The housing market continues to slow. According to the National Association of Realtors, sales of previously owned homes dropped 0.4 percent in August from July. Other than the short pandemic dip, this is the slowest pace since November 2015.
Interest rates are making homes less affordable and prices are still higher than a year ago. In some cities, prices are coming down, but in other cities, prices are rising, just not as fast as last year. The median price of an existing home sold in August 2022 was $389,500, up 7.7 percent from August 2021.
Home sales fell in all home price categories but were more noticeable in the lower price range. Sales of homes priced between $250,000 and $500,000 are down 14 percent year-over-year. Sales of homes priced between $750,000 and $1 million were down only 3 percent.
The lower supply of lower-priced homes compared to homes in the higher price categories could also be partially to blame for this. Fewer homes for sale mean fewer home sales.

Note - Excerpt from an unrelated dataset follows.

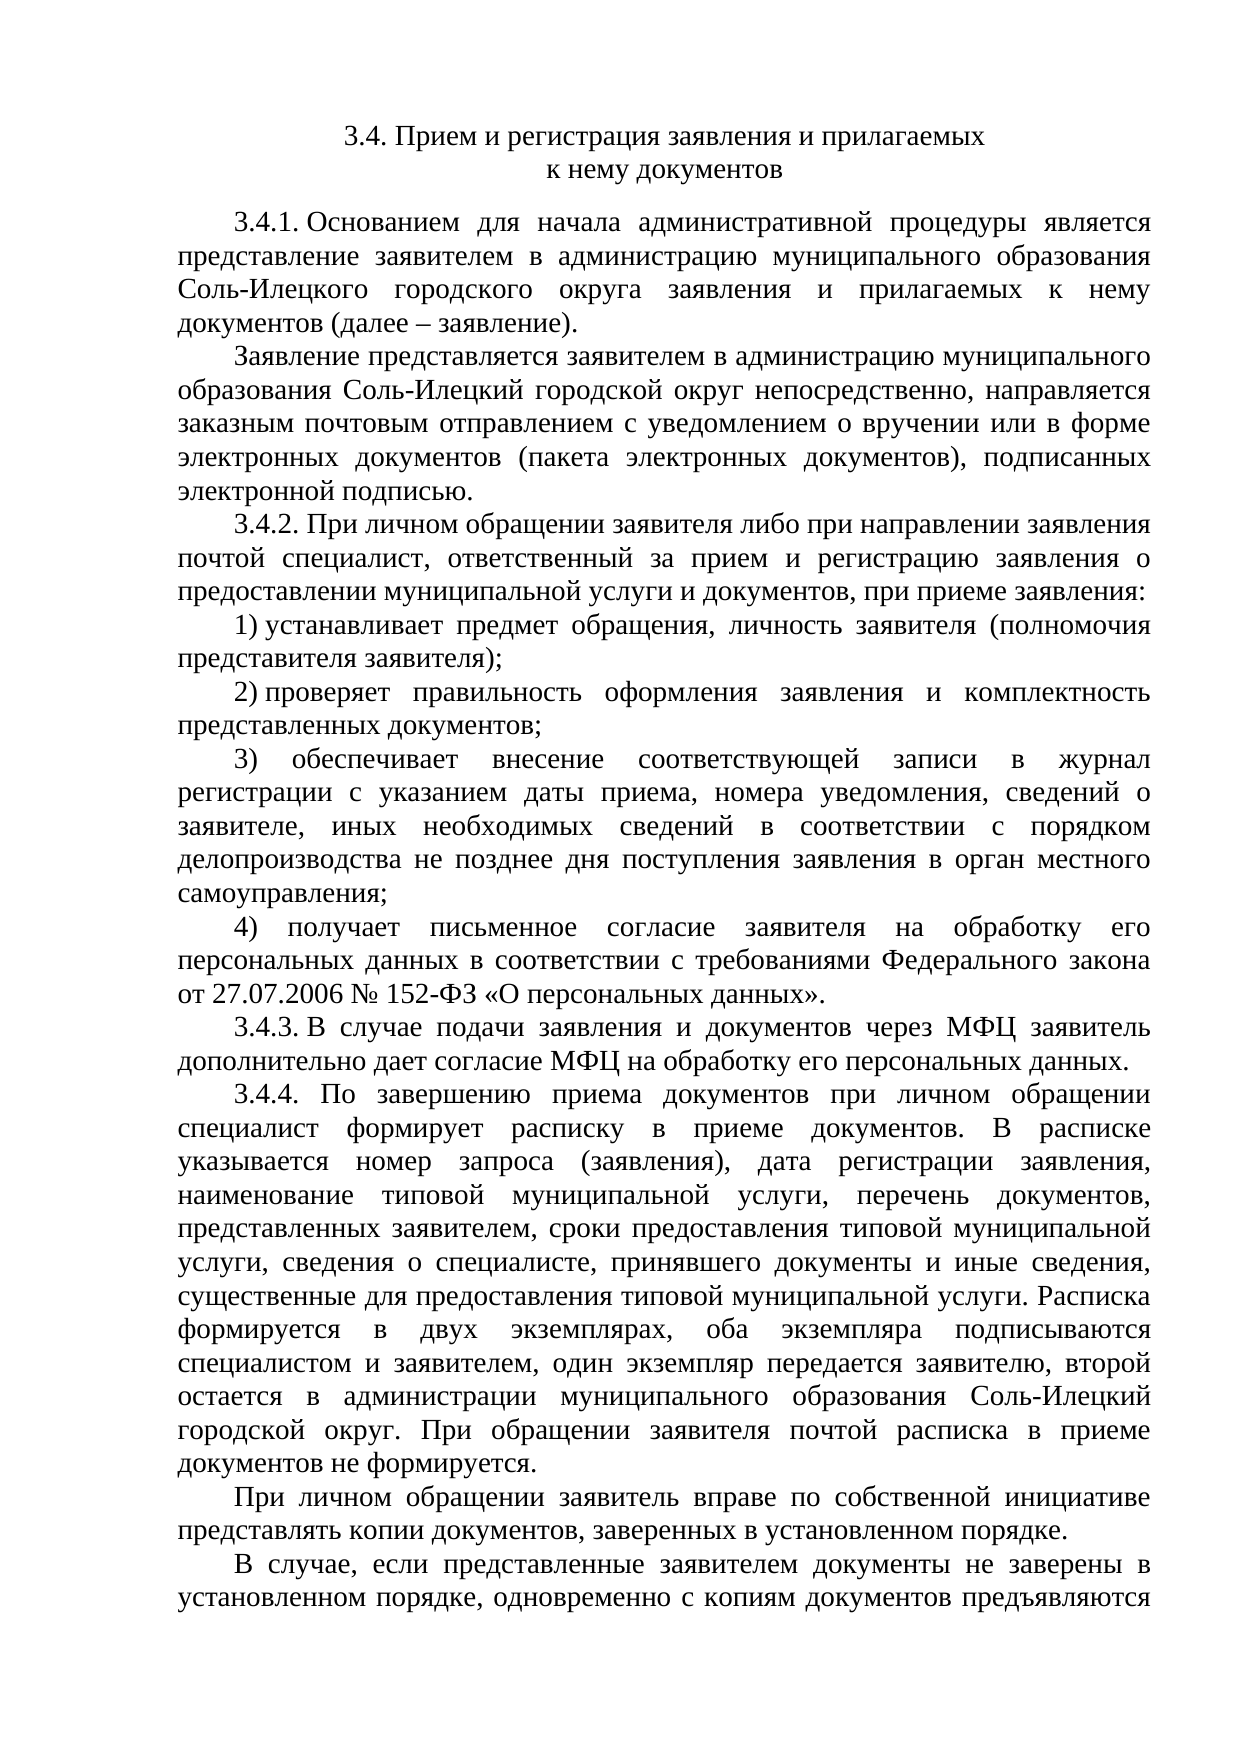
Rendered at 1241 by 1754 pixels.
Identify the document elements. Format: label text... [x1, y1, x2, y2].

Home prices are still being supported by tight supply. At the end of August, there were 1.28 million homes for sale. At the current sales pace, that is a 3.2-month supply. Not helping the supply situation is homebuilders are slowing down because of falling demand.
Mortgage rates spiked after the Fed’s recent rate hike. The average U.S. 30-year fixed rate mortgage is at 6.3 percent, up 0.271 percent for the week and up 3.41 percent for the year.